In the STA 9750 Mini-Projects, you will perform basic data analyses intended to model best practices for your course final project. (Note, however, that these are mini-projects; your final course project is expected to be far more extensive than any single MP.)
For purposes of MPs, we are dividing the basic data analytic workflow into several major stages:
- Data Ingest and Cleaning: Given a single data source, read it into
R
and transform it to a reasonably useful standardized format. - Data Combination and Alignment: Combine multiple data sources to enable insights not possible from a single source.
- Descriptive Statistical Analysis: Take a data table and compute informative summary statistics from both the entire population and relevant subgroups
- Data Visualization: Generate insightful data visualizations to spur insights not attainable from point statistics
- Inferential Statistical Analysis and Modeling: Develop relevant predictive models and statistical analyses to generate insights about the underlying population and not simply the data at hand.
In this course, our primary focus is on the first four stages: you will take other courses that develop analytical and modeling techniques for a variety of data types.

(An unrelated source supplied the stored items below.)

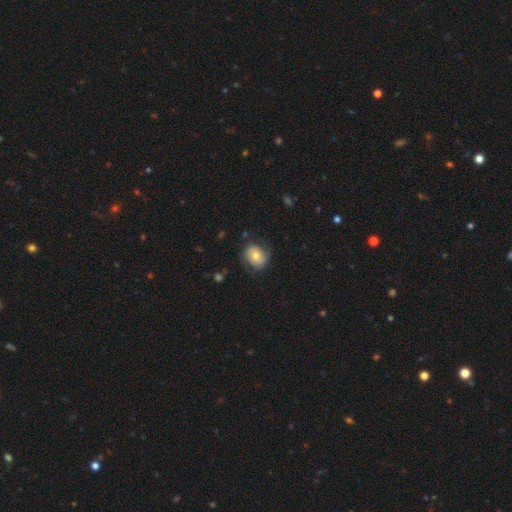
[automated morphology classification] smooth_or_featured: smooth (p=0.60) [alt: featured or disk p=0.32]
how_rounded: round (p=0.61) [alt: in between p=0.38]
merging: none (p=0.73) [alt: minor disturbance p=0.19]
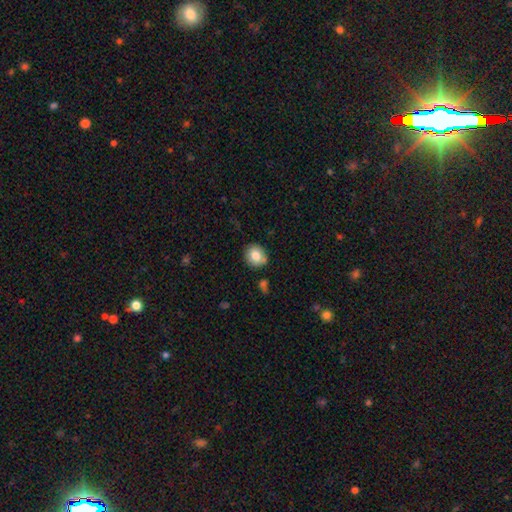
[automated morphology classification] Overall: smooth (80%). How rounded: round (68%; in between 31%). Merging: none (81%).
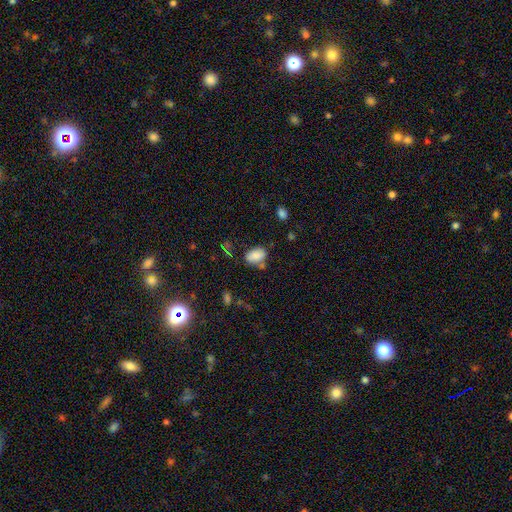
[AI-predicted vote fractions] Smooth or featured? smooth (84%)
How rounded? in between (89%)
Merging? none (64%)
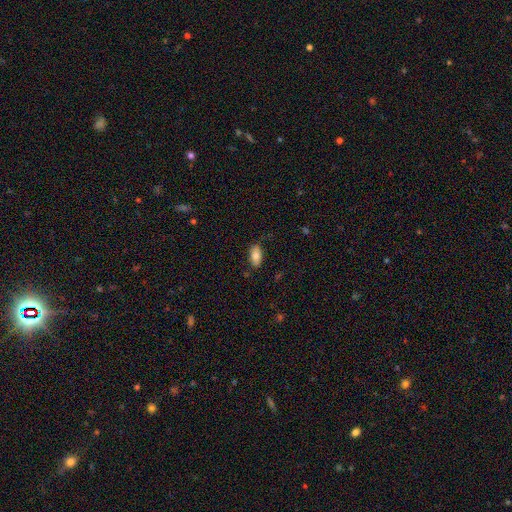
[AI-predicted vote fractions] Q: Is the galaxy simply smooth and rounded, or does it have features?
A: smooth — 78%.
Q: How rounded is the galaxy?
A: in between — 92%.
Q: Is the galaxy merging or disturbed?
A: none — 82%.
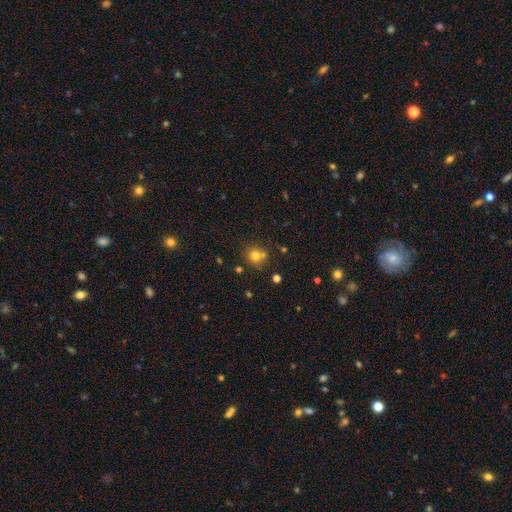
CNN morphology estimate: smooth-or-featured: smooth: 74% | star or artifact: 16% | featured or disk: 10%
  how-rounded: round: 86% | in between: 13% | cigar-shaped: 1%
  merging: none: 65% | merger: 19% | minor disturbance: 12% | major disturbance: 4%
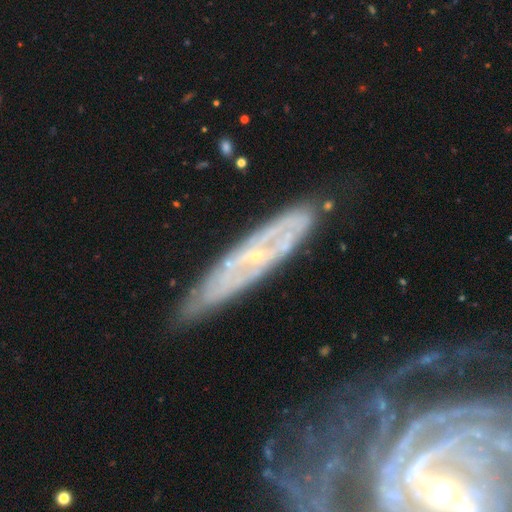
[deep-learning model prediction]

As we progress through the course, you will eventually be responsible for the first four steps. Specifically, you are responsible for the following stages of each mini-project:
Ingest and Cleaning | Combination and Alignment | Descriptive Statistical Analysis | Visualization | |
---|---|---|---|---|
Mini-Project #01 | ✓ | |||
Mini-Project #02 | ✓ | ✓ | ½ | |
Mini-Project #03 | ½ | ✓ | ✓ | ✓ |
Mini-Project #04 | ✓ | ✓ | ✓ | ✓ |
In early stages of the course, such as this MP, I will ‘scaffold’ much of the analysis for you, leaving only those stages we have discussed in class for you to fill in. As the course progresses, the mini-projects will be more self-directed and results less standardized.
Rubric
STA 9750 Mini-Projects are evaluated using peer grading with meta-review by the course staff. Specifically, variants of the following rubric will be used for the mini-projects:
Course Element | Excellent (9-10) | Great (7-8) | Good (5-6) | Adequate (3-4) | Needs Improvement (1-2) | Extra Credit |
---|---|---|---|---|---|---|
Written Communication | Report is well-written and flows naturally. Motivation for key steps is clearly explained to reader without excessive detail. Key findings are highlighted and appropriately given context. | Report has no grammatical or writing issues. Writing is accessible and flows naturally. Key findings are highlighted, but lack suitable motivation and context. | Report has no grammatical or writing issues. Key findings are present but insufficiently highlighted. | Writing is intelligible, but has some grammatical errors. Key findings are obscured. | Report exhibits significant weakness in written communication. Key points are difficult to discern. | Report includes extra context beyond instructor provided information. |
Project Skeleton | Code completes all instructor-provided tasks correctly | Response to one instructor provided task is skipped, incorrect, or otherwise incomplete. | Responses to two instructor provided tasks are skipped, incorrect, or otherwise incomplete. | Response to three instructor provided tasks are skipped, incorrect, or otherwise incomplete. | Less than half of the instructor-provided tasks were successfully completed. | Report exhibits particularly creative insights beyond instructor specifications. |
Formatting & Display | Tables have well-formatted column names, suitable numbers of digits, and attractive presentation. Table has a suitable caption. | Column names and digits are well-chosen, but formatting could be improved. | Bad column names (opaque variable names or other undefined acronyms) | Unfiltered ‘data dump’ instead of curated table. | No tables. | Report includes one or more high-quality graphics (created using R ). |
Code Quality |
Code is (near) flawless. Code passes all |
Comments give context of the analysis, not simply defining functions used in a particular line. | Code has well-chosen variable names and basic comments. | Code executes properly, but is difficult to read. | Code fails to execute properly. | Code takes advantage of advanced Quarto features to improve presentation of results. |
Data Preparation | Automatic (10/10). Out of scope for this mini-project | Report modifies instructor-provided import code to use additional columns or data sources in a way that creates novel insights. |
Note that this rubric is designed with copious opportunities for extra credit if students go above and beyond the instructor-provided scaffolding. Students pursuing careers in data analytics are strongly encouraged to go beyond the strict ambit of the mini-projects to i) further refine their skills; ii) learn additional techniques that can be used in the final course project; and iii) develop a more impressive professional portfolio.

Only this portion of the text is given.